Son of a Hellfire: JAGM meets long-overdue need for improved air-to-ground missile
THE MIL & AERO BLOG, 4 Aug. 2015. The U.S. Army and Navy are taking another step toward deploying a new-generation air-to-ground missile for helicopters and unmanned aerial vehicles (UAVs) in the form of a $66.4 million development contract last week to Lockheed Martin for the Joint Air-to-Ground Missile (JAGM).
Engineers at the Lockheed Martin Missiles and Fire Control segment in Orlando, Fla., are developing the dual-mode-seeker missile as a replacement for the ageing U.S. Army and Navy inventories of Airborne TOW, Maverick, and Hellfire air-to-ground missiles.
The JAGM will use the Lockheed Martin AGM-114 Hellfire missile body and rocket motor, but adds a dual-mode seeker that can guide the missile to its target either with millimeter-wave radar or by homing-in on a laser designation spot.
The radar-guidance section gives the missile fire-and-forget capability to enable the aircraft firing it to escape quickly after launch. The laser-guidance section enables aircraft or ground spotters to guide the missile to its target with laser designators.
Different versions of the deployed AGM-114 Hellfire missile today use either radar or laser guidance, but do not combine the two terminal-guidance modes. Future upgrades could include an uncooled infrared sensor to create a tri-mode seeker to increase the JAGM's precision.
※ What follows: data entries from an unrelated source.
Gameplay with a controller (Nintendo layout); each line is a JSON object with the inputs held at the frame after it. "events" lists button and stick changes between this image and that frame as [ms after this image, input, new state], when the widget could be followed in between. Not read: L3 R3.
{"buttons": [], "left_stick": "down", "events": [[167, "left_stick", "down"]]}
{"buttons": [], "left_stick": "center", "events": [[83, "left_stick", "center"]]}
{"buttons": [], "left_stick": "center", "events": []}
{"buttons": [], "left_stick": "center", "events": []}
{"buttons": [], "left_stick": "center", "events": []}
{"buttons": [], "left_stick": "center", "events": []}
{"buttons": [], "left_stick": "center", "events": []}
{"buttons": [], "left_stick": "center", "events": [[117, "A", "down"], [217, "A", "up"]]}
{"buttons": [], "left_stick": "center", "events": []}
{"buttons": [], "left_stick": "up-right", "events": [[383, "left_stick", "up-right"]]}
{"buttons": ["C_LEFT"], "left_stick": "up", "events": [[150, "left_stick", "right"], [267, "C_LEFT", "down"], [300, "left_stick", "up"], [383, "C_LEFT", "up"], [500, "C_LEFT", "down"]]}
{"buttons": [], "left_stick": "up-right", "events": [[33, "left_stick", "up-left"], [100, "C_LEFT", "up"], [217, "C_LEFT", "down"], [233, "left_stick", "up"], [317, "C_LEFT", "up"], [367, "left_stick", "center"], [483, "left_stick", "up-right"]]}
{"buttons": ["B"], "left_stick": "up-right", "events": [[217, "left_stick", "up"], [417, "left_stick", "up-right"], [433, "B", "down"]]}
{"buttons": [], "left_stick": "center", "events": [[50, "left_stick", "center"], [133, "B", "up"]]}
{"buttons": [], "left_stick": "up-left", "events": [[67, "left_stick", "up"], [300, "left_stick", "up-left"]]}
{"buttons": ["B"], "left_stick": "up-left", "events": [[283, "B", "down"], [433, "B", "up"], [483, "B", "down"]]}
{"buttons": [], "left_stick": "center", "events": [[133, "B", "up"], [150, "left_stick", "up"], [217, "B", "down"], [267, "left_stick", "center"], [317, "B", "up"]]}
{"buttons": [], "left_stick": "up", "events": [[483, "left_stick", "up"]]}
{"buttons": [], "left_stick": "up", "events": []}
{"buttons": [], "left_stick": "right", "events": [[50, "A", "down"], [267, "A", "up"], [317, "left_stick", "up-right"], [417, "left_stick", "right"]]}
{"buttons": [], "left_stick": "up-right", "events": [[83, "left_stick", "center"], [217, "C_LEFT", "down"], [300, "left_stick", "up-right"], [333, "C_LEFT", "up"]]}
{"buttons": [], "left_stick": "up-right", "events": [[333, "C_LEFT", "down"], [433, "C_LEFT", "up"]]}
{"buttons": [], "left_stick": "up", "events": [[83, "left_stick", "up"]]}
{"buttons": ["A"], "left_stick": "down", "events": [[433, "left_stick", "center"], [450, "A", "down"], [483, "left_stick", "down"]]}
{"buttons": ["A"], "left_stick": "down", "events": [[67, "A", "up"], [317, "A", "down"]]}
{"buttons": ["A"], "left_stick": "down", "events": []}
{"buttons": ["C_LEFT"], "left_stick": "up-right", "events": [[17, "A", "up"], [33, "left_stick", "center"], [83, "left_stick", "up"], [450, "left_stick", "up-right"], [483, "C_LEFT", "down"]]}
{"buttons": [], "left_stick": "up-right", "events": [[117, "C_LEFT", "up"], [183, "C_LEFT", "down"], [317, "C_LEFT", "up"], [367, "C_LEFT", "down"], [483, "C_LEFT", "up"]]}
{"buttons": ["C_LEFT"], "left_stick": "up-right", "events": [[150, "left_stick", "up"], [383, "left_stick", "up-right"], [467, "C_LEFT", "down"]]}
Future enhancements to the JAGM also could introduce a new rocket motor to enable the missile to fire from fast-moving tactical jet aircraft like the Navy's F/A-18 Hornet strike fighter and F-35 joint strike fighter.
The missile's current design will enable JAGM to fire from the Army AH-64 Apache attack helicopter, the Army MQ-1C Gray Eagle medium-range UAV, the Navy MH-60R shipboard helicopter, the Marine Corps AH-1Z Viper attack helicopter, and perhaps other relatively slow-moving aircraft.
With future improvements the missile could be adapted to U.S. Air Force tactical jets, as well as the Marine Corps AV-8B Harrier jump jet and other platforms.
There's been a need for change for a long time in air-to-ground missiles. The AGM-114 Hellfire has been in the U.S. military inventory now for more than 30 years, having been developed as an anti-armor weapon for the Apache attack helicopter.
The Hellfire has seen several upgrades and adaptations during its span of service, but the Hellfire has seen its day, and the time is right for a new air-to-ground weapon designed to take out moving and stationary armored combat vehicles; air defense units; patrol craft; artillery; missile launchers; radar sites; command-and-control nodes; bunkers; and other structures in urban and complex terrain.